High inventory levels at local warehouses is one of the reasons imports are down in Southern California where there is 2 billion square feet of warehouses stretching 70 miles from the Pacific Ocean east to Riverside County. “Warehouse inventories across the United States remain elevated. That’s evident from the federal government’s inventory sales ratio, which remains at 1.40. That means we have 40 percent more inventory behind everything we sell,” said Seroka, speaking Thursday at the port’s monthly news conference. “Experts would like to see this at about 10 percent.”

Southern California’s warehouses have only a 4 percent vacancy rate, but could become more crammed with merchandise because consumer spending is up slightly over last year.

“American consumers remain resilient and continue to spend, just not at the levels we saw during the pandemic,” said Seroka, noting that U.S. Department of Commerce figures show retail sales in August up 0.6 percent over July.

Ever since the beginning of 2020, Southern California’s two ports have gone through a boom/bust cycle. When the COVID-19 pandemic curtailed imports because overseas factories shut down or limited their production, cargo container traffic coming from Asia dwindled to a crawl. Then when factories and businesses went back to work, there was a cargo surge with pent-up demand for merchandise. At one time there were so many ships crossing the Pacific Ocean that in early 2022 more than 100 vessels were anchored off the Southern California coast, waiting to dock.

Trade started to return to normal last summer, but the protracted labor negotiations between the longshore workers and their employers dragged on for more than a year until a settlement was reached in June and a contract approved in early September.

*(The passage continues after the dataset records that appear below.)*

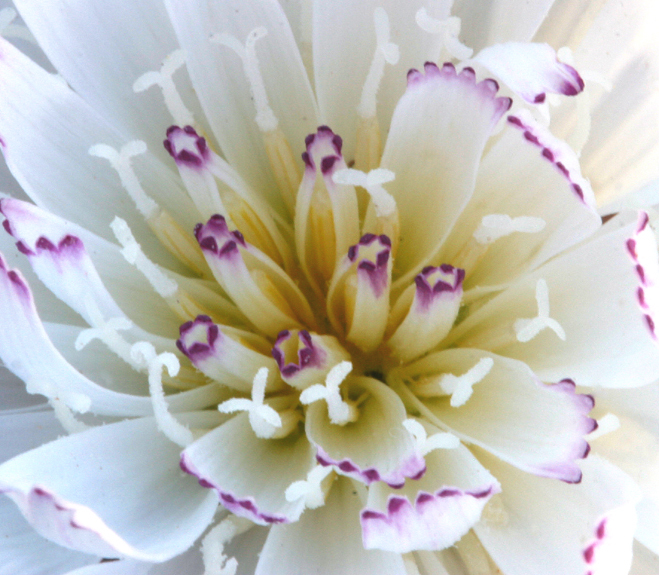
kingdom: Plantae
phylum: Tracheophyta
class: Magnoliopsida
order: Asterales
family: Asteraceae
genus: Atrichoseris
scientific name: Atrichoseris platyphylla
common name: Tobaccoweed
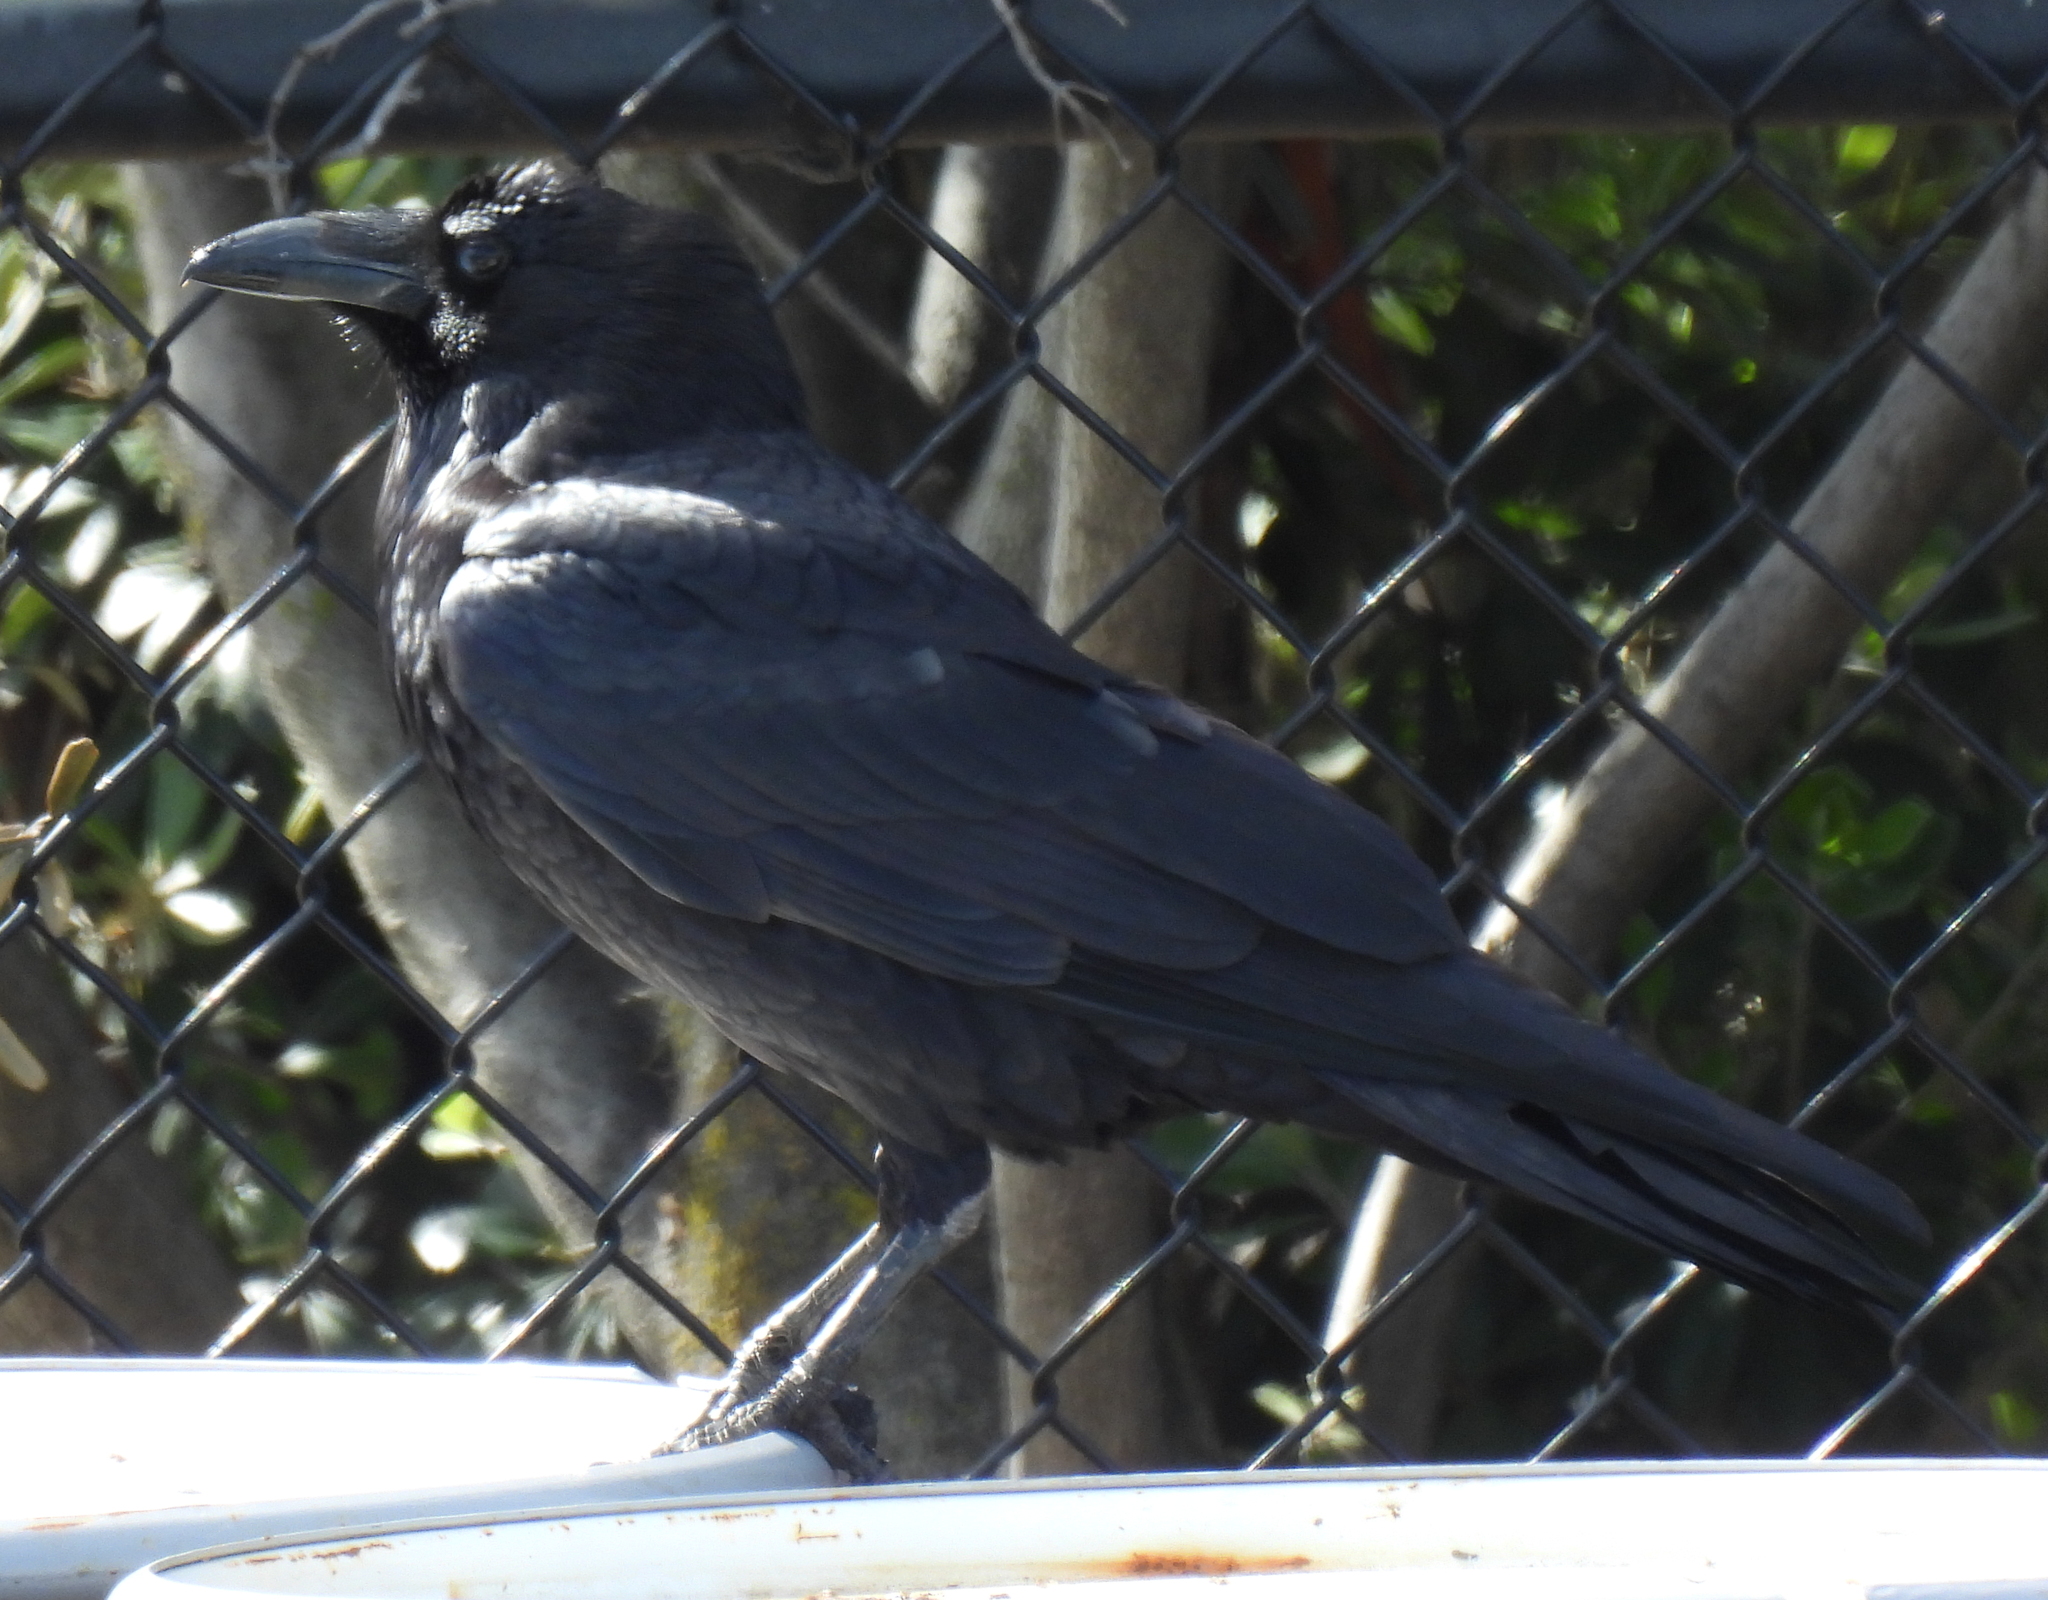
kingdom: Animalia
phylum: Chordata
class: Aves
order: Passeriformes
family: Corvidae
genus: Corvus
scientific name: Corvus corax
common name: Common raven
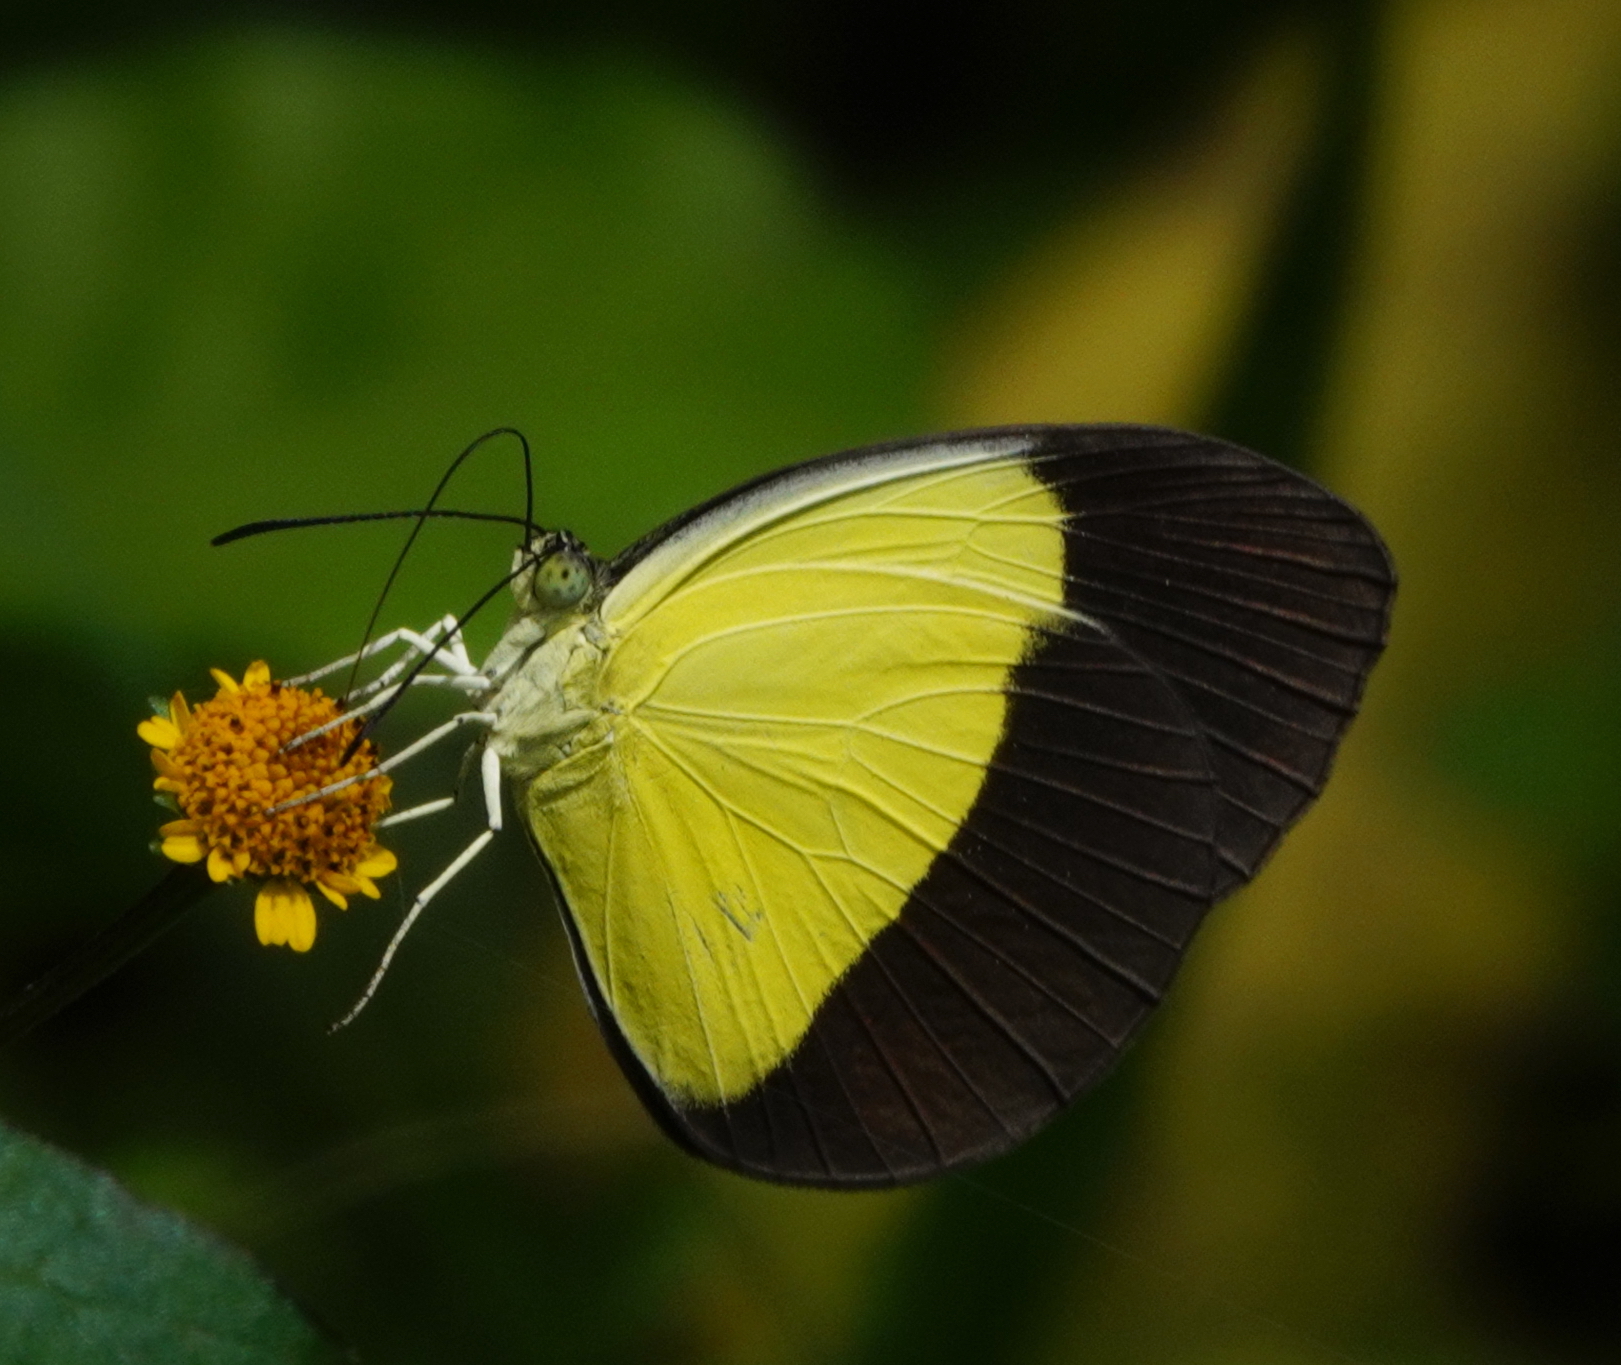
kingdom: Animalia
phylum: Arthropoda
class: Insecta
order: Lepidoptera
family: Pieridae
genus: Eurema
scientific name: Eurema candida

That labor dispute prompted many shippers to abandon Southern California’s ports and opt for East Coast and Gulf state ports. Now Southern California ports account for only 32 percent of all cargo container traffic coming into the U.S., down from 40 percent about a decade ago.

To recoup that business, executives at the two Southern California ports are crisscrossing the globe to visit shippers in Asia and retailers in the U.S., asking them to return to the West Coast. “Our message is this,” Seroka said. “We are operating on all cylinders.”